Réunis à Yaoundé depuis le 17 septembre 2026, les acteurs de la coopération forestière d’Afrique centrale examinent et valident techniquement les orientations du futur Plan de convergence 2026-2035, appelé à définir les priorités communes de la sous-région pour la prochaine décennie.
Après plusieurs consultations et propositions, le processus de révision du Plan de convergence de la Commission des Forêts d’Afrique centrale (COMIFAC) entre dans une phase déterminante. Pendant deux jours, les participants passent en revue les différentes orientations retenues pour le nouveau document stratégique.
Une décennie de coopération forestière à préparer
Cette nouvelle étape s’inscrit dans la continuité de la coopération sous-régionale engagée avec la Déclaration de Yaoundé de 1999. Elle avait notamment conduit à l’élaboration du premier Plan de convergence, couvrant la période 2005-2014, puis d’un deuxième document pour 2015-2025.

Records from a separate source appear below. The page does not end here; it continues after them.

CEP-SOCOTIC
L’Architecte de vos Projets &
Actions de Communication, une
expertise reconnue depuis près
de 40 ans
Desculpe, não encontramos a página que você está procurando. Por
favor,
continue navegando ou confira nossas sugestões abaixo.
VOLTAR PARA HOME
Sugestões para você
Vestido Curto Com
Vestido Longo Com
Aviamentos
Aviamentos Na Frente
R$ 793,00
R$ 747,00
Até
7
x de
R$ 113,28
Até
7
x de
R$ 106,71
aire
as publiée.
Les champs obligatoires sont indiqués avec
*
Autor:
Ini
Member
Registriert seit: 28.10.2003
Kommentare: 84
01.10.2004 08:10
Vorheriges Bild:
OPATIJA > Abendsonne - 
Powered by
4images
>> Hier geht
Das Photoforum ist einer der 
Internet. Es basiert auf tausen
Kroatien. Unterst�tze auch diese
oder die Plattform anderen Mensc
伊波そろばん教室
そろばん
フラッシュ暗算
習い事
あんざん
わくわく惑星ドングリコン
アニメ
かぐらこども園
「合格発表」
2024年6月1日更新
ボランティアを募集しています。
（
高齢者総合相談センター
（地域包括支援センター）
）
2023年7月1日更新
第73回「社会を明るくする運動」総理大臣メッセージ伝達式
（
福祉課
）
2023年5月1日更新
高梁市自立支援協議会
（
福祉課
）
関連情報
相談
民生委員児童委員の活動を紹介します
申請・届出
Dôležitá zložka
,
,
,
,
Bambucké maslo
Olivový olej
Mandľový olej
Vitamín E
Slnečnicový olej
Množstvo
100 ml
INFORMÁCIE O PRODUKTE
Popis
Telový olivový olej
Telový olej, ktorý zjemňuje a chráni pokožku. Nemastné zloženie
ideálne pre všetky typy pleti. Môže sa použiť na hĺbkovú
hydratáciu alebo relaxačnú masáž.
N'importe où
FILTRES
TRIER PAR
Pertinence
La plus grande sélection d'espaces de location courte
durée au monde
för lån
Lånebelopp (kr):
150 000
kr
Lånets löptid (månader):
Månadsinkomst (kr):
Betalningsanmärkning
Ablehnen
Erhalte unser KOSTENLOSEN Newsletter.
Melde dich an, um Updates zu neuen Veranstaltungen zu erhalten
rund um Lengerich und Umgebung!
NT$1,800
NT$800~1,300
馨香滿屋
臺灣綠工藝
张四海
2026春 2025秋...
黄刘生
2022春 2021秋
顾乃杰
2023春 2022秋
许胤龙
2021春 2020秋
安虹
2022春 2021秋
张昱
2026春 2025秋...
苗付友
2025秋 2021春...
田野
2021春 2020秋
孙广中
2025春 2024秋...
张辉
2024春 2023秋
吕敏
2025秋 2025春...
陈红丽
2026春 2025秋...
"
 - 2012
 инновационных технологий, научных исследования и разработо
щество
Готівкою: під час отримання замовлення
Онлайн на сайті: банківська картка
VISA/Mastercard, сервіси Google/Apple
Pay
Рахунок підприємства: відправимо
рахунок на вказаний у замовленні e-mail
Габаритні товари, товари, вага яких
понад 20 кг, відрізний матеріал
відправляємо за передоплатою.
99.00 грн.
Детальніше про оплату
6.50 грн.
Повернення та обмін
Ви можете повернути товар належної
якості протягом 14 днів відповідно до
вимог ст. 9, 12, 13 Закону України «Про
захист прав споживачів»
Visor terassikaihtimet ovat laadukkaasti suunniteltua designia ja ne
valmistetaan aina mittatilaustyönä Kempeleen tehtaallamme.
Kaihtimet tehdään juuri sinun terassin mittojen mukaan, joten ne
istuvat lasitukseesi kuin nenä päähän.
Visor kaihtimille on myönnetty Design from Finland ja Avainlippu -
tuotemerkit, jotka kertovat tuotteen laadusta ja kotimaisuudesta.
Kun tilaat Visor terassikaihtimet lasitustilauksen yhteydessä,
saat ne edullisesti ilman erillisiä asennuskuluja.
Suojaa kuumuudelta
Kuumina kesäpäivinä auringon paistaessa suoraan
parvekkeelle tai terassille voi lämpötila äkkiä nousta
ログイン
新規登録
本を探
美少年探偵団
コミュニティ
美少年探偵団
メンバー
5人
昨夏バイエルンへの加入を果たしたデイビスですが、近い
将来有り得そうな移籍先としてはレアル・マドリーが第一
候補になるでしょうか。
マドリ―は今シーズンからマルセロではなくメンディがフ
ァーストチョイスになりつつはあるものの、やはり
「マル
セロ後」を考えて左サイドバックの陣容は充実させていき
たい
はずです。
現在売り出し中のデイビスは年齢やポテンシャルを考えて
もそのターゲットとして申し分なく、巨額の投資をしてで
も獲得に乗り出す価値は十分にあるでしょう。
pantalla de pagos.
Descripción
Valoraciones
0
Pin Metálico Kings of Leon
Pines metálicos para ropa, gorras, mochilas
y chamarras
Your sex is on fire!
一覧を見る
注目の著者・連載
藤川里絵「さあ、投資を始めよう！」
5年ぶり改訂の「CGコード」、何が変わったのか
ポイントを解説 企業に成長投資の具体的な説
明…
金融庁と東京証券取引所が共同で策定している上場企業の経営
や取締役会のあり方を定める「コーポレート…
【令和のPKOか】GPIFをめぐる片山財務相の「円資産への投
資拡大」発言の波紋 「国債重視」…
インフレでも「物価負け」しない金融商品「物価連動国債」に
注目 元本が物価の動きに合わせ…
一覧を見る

Le futur Plan de convergence devra prendre le relais pour la période 2026-2035, avec l’ambition d’adapter les politiques forestières régionales à l’évolution des enjeux environnementaux.
Le changement climatique au cœur des nouvelles priorités
Le nouveau document intervient dans un contexte marqué par l’accélération des défis liés au changement climatique, à la conservation de la biodiversité et à la gestion durable des ressources forestières.
Les discussions accordent également une attention particulière à la participation des communautés locales et des peuples autochtones, considérée comme un élément important de la gouvernance et de la gestion durable des forêts.
Les différents axes du projet sont ainsi examinés afin d’en apprécier la cohérence avec les réalités et les priorités des pays membres de la COMIFAC.
Vers une validation technique du document
Au terme des deux jours de travaux, les participants devraient parvenir à une version techniquement validée du Plan de convergence 2026-2035.
Cette validation constituera une étape supplémentaire avant les prochaines phases du processus, notamment l’adoption du document par les instances compétentes et son entrée dans sa phase de mise en œuvre.
Au-delà du seul secteur forestier, le futur Plan entend ainsi renforcer la coordination des politiques environnementales des pays d’Afrique centrale autour d’objectifs communs pour la prochaine décennie.